Description of the task: Start at the line in the entries below that contains "13: (736, 653)", stop at the line that contains "42: (690, 729)", and output exactly the lines in that span, both ends included.

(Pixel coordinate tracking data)

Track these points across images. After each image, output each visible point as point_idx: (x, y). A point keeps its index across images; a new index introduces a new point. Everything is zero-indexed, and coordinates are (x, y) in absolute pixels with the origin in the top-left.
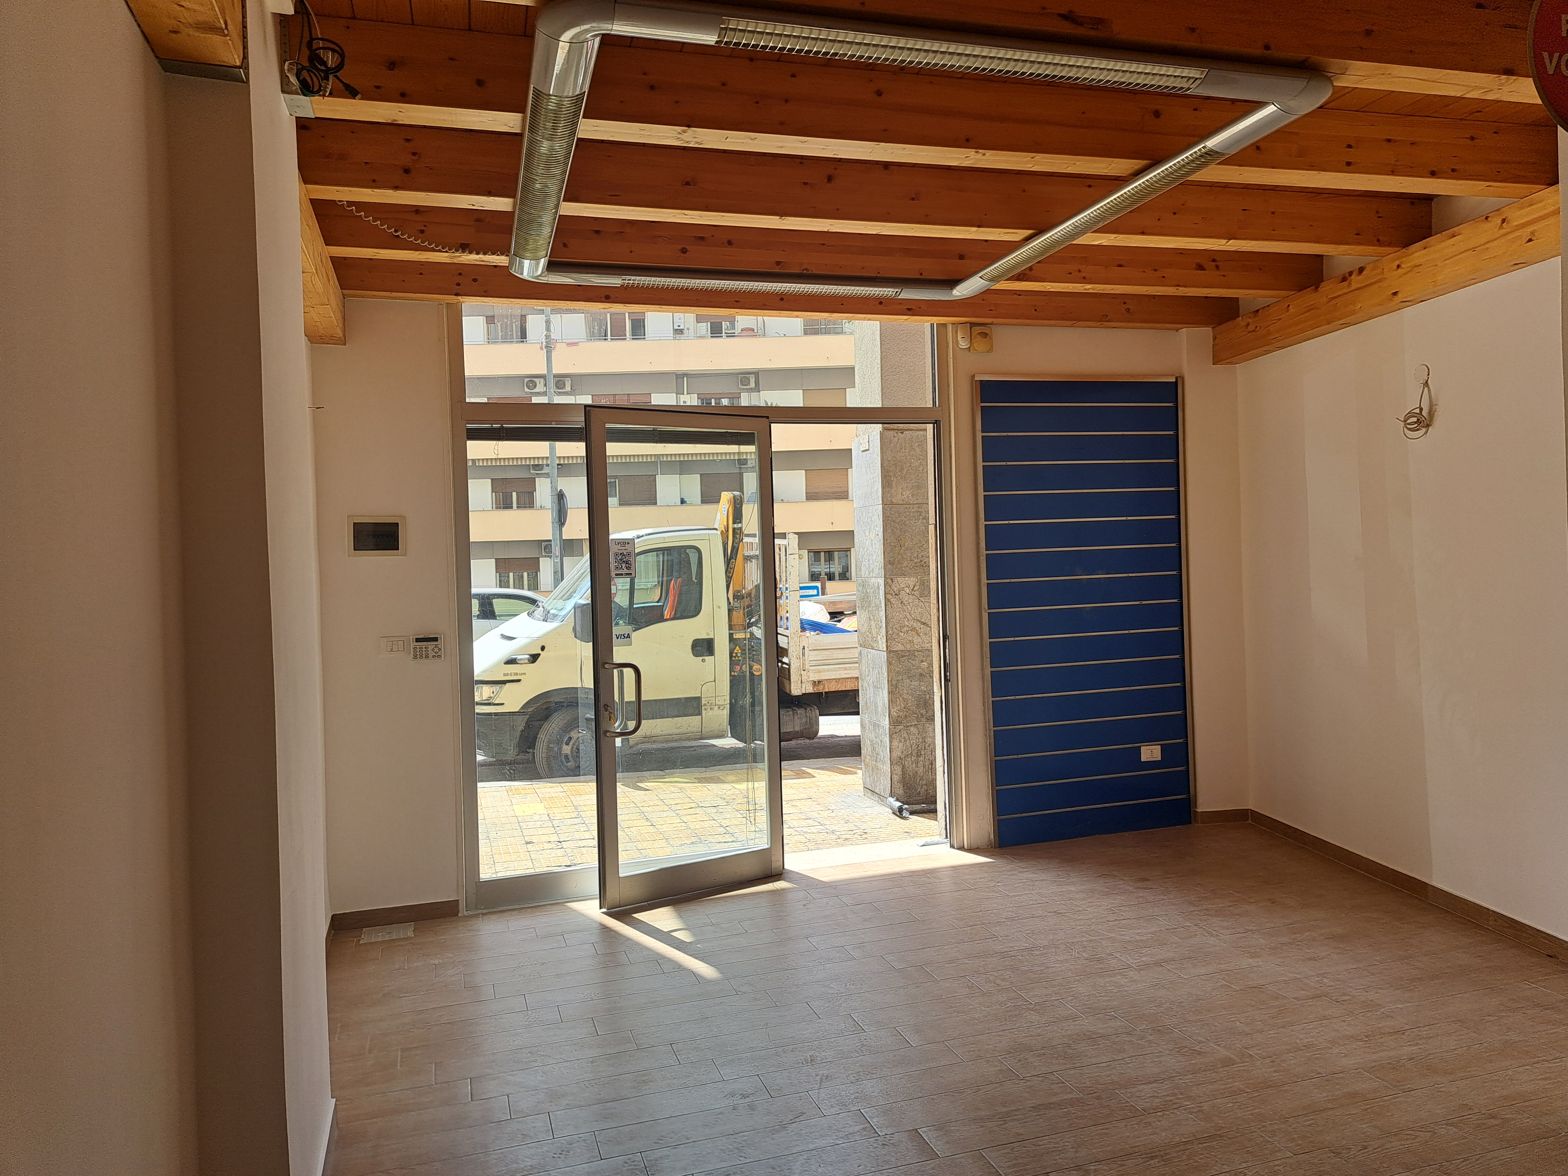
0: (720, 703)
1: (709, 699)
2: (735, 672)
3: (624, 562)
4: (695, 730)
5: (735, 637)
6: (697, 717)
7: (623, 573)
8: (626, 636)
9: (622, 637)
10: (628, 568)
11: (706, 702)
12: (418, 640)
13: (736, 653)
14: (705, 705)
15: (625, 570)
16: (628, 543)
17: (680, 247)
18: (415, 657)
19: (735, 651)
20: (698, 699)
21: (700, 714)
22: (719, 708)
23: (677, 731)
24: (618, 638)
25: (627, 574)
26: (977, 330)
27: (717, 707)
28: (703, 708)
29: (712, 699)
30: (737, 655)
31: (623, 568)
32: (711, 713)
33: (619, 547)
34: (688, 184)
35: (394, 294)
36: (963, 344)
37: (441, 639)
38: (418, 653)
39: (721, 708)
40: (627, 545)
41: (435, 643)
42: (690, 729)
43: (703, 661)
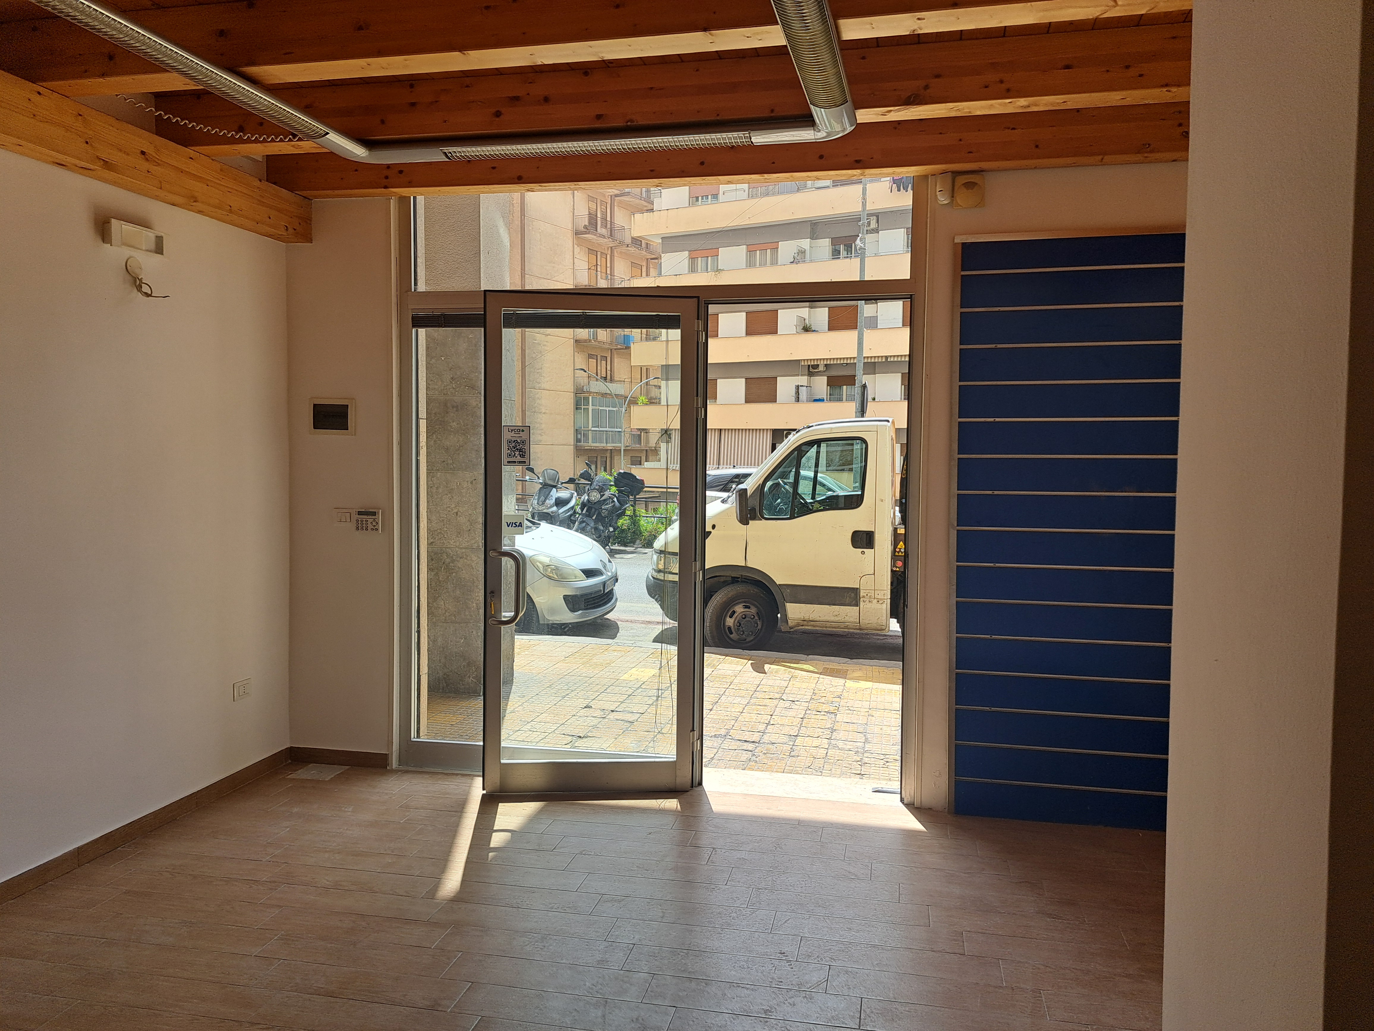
0: (879, 597)
1: (868, 591)
2: (897, 567)
3: (517, 449)
4: (852, 620)
5: (898, 532)
6: (855, 608)
7: (516, 460)
8: (518, 524)
9: (514, 525)
10: (522, 456)
11: (865, 595)
12: (360, 513)
13: (900, 549)
14: (864, 597)
15: (519, 457)
16: (523, 431)
17: (493, 110)
18: (357, 529)
19: (899, 547)
20: (856, 591)
21: (857, 604)
22: (878, 601)
23: (836, 619)
24: (508, 526)
25: (520, 462)
26: (961, 180)
27: (876, 600)
28: (861, 599)
29: (871, 591)
30: (900, 551)
31: (516, 455)
32: (869, 605)
33: (513, 434)
34: (360, 28)
35: (337, 192)
36: (943, 199)
37: (378, 514)
38: (359, 525)
39: (881, 602)
40: (521, 432)
41: (373, 517)
42: (847, 619)
43: (863, 553)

Response to the task:
13: (736, 653)
14: (705, 705)
15: (625, 570)
16: (628, 543)
17: (680, 247)
18: (415, 657)
19: (735, 651)
20: (698, 699)
21: (700, 714)
22: (719, 708)
23: (677, 731)
24: (618, 638)
25: (627, 574)
26: (977, 330)
27: (717, 707)
28: (703, 708)
29: (712, 699)
30: (737, 655)
31: (623, 568)
32: (711, 713)
33: (619, 547)
34: (688, 184)
35: (394, 294)
36: (963, 344)
37: (441, 639)
38: (418, 653)
39: (721, 708)
40: (627, 545)
41: (435, 643)
42: (690, 729)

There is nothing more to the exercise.